Eight years ago, S&W joined IDCUSA as well. The business offers parts and supplies for many platforms, including automotive, industrial, oilfield and agricultural markets.

"Biggest thing was hitching our wagons to both Federated and IDC,"  Don Bickle Jr. said. "It's a bunch of independent distributors who are all pooled together, which allows us to have the purchasing and marketing power the big chains have. Without those two things, I'm not saying we wouldn't be here right now, but we wouldn't be as strong as we are."

"And we might not be here," Don Bickle Sr. said.

"That's true," Don Bickle Jr. said. "Anyone that's not part of a national market like that has struggled."

There's no question S&W has survived and succeeded along the way. The Bickles credit that also to a strong family bond -- not only between themselves, but also with employers.

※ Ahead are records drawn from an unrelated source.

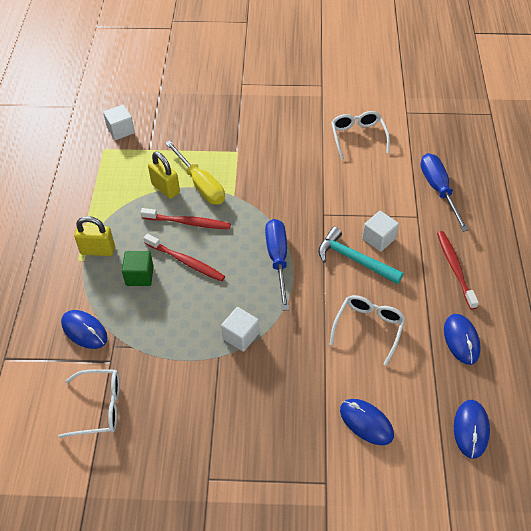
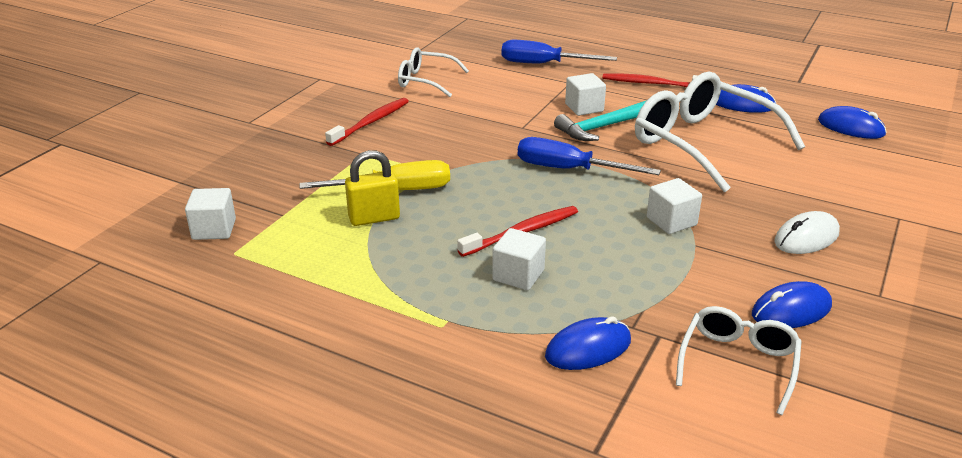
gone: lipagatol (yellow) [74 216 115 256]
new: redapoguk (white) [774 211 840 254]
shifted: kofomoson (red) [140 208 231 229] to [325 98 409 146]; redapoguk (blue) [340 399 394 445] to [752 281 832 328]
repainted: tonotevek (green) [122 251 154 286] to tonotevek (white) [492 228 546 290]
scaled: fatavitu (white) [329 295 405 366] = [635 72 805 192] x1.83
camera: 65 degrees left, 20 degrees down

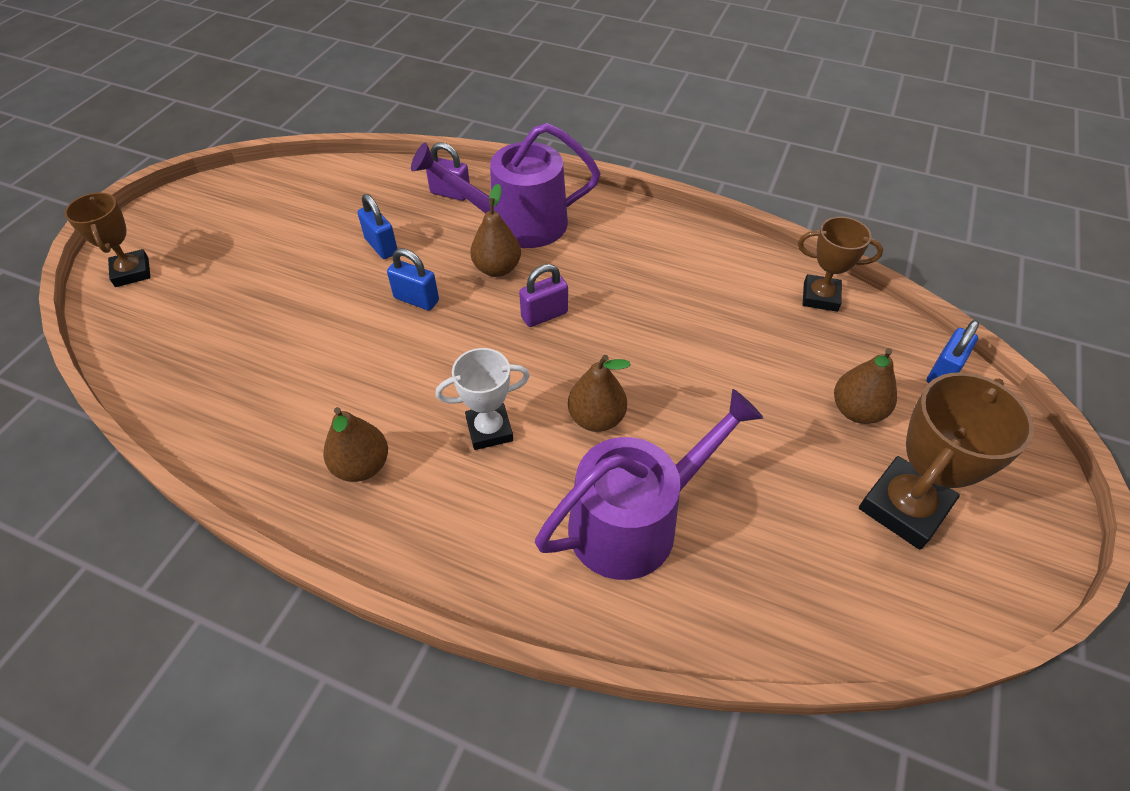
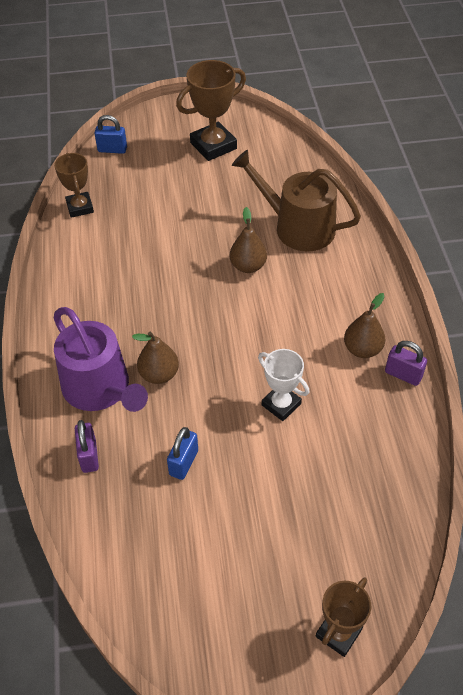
gone: lipagatol (blue) [387 248 439 310]; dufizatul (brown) [834 348 897 424]
shifted: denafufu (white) [436 348 530 450] to [258 349 309 421]; lipagatol (purple) [519 264 568 327] to [385 341 427 386]
repainted: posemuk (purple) [535 389 763 580] to posemuk (brown) [232 150 361 251]
rotated: denafufu (brown) [859 372 1034 550] = [176 60 246 161] 45 degrees counterclockwise
camera: 120 degrees left, 0 degrees up

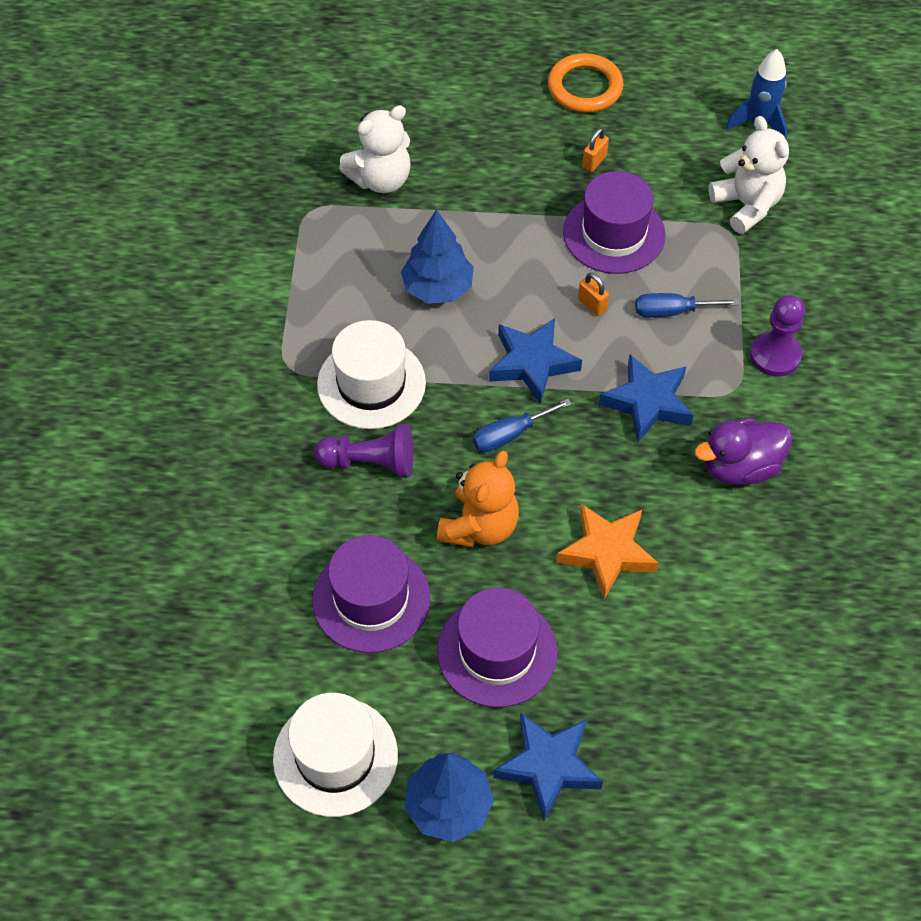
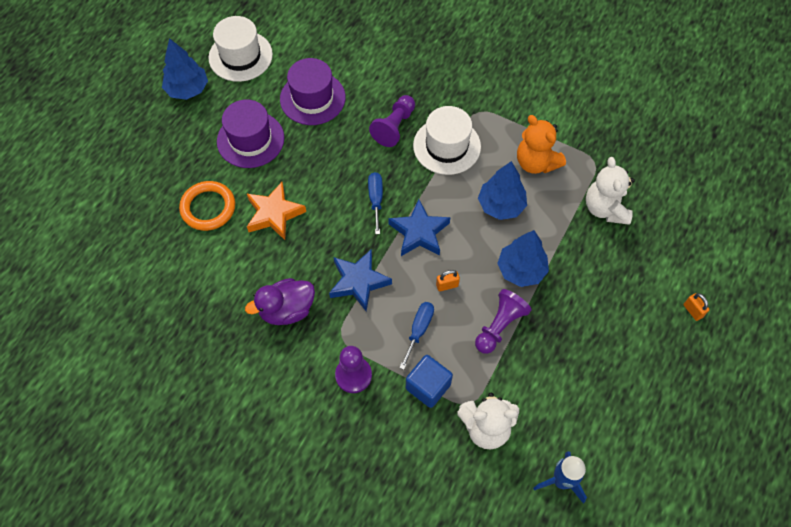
gone: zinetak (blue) [493 712 603 821]
new: tonotevek (blue) [406 355 453 408]; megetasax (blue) [497 230 549 287]
shifted: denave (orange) [437 450 519 547] to [517 115 566 174]; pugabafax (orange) [548 53 624 112] to [179 181 235 231]; lipagatol (orange) [582 128 609 172] to [683 293 709 321]
swapped: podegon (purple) [563 171 666 274] to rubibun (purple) [475 289 532 354]
rotated: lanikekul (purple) [694 418 792 485] = [245 278 315 325] 120 degrees counterclockwise
camera: 115 degrees right, 5 degrees up

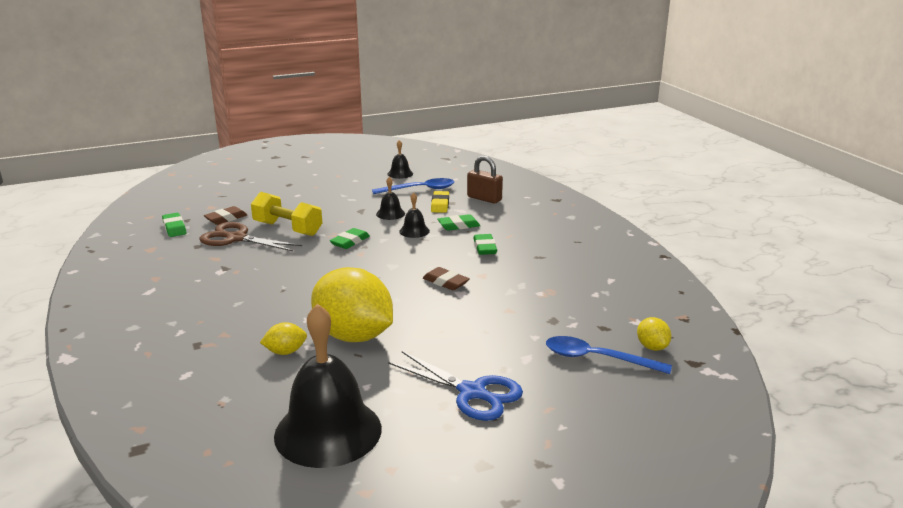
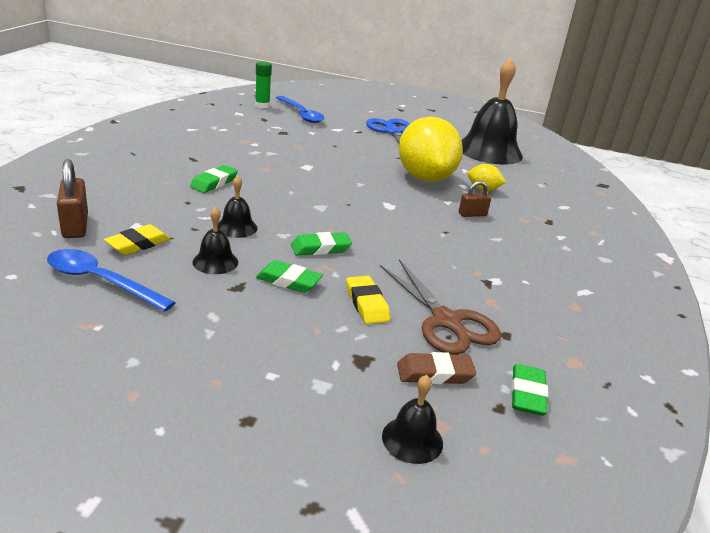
gone: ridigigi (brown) [423 267 470 290]
new: lipagatol (brown) [459 181 491 217]
shifted: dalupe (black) [388 140 413 179] to [382 375 443 464]; ridigigi (green) [437 214 480 231] to [256 260 323 293]
swapped: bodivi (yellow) [251 192 322 236] to ridigigi (yellow) [346 276 390 324]; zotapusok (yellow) [637 317 671 351] to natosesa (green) [255 61 272 108]
camera: 145 degrees left, 5 degrees up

"We try to tend to people more as family and not as employees,"  said Don Bickle Jr., who has been with the business 40 years. "I think that's been our key to retaining those people. Anybody can rent a building and fill it full of parts, put the shelving in. And that guy can have three times as much inventory as another guy. But if that one guy has the people, that's where the business is going to go. Our business is still a people business. Our customers need to know you have educated, trained people they can trust."

"And we have some of the best," said Tim, who's been in the business 31 years.

"And I'd put any of our guys up against the best," Don Bickle Jr. said. "They're truly professionals."

On most Mondays through Fridays, vans delivering products to the other seven S&W stores and multiple sites flying the Federated flag can travel approximately 3,700 miles per night. On a monthly basis, they tend to nearly 120 stores.

"We do things differently," Ryan said. "It still is about customer service, which in turn, our inventory is different. We have a lot of items you wouldn't have in those Denver, Dallas areas."

On Saturday, S&W Supply will bring NASCAR legend Kenny Schrader to town to compete in modified racing at RPM Speedway in Hays. Schrader is a spokesperson for Federated, and a longtime friend of the Bickle family.

"That's going to be a lot of fun, especially when Federated is helping S&W celebrate 80 years,"  Schrader said. "It's great to help promote the tracks and the local racers."

That giving-back attitude is something that has propelled the Bickles to success. From the start of company, the behind the scenes work of Lyle Wells making things go to providing college tuition help for children of employees, S&W has been growing and prospering along the way.

"We've kind of been involved as we've evolved along the way," Don Bickle Jr. said about the realization of just how successful S&W has become through the years. "If that question was asked back then, no. We just didn't go, 'Boom.' We've made small steps along the way. Whatever we've done, we've tried to grow sensibly along the way. ... We've tried to do it well and take care of our customers before we move on the way."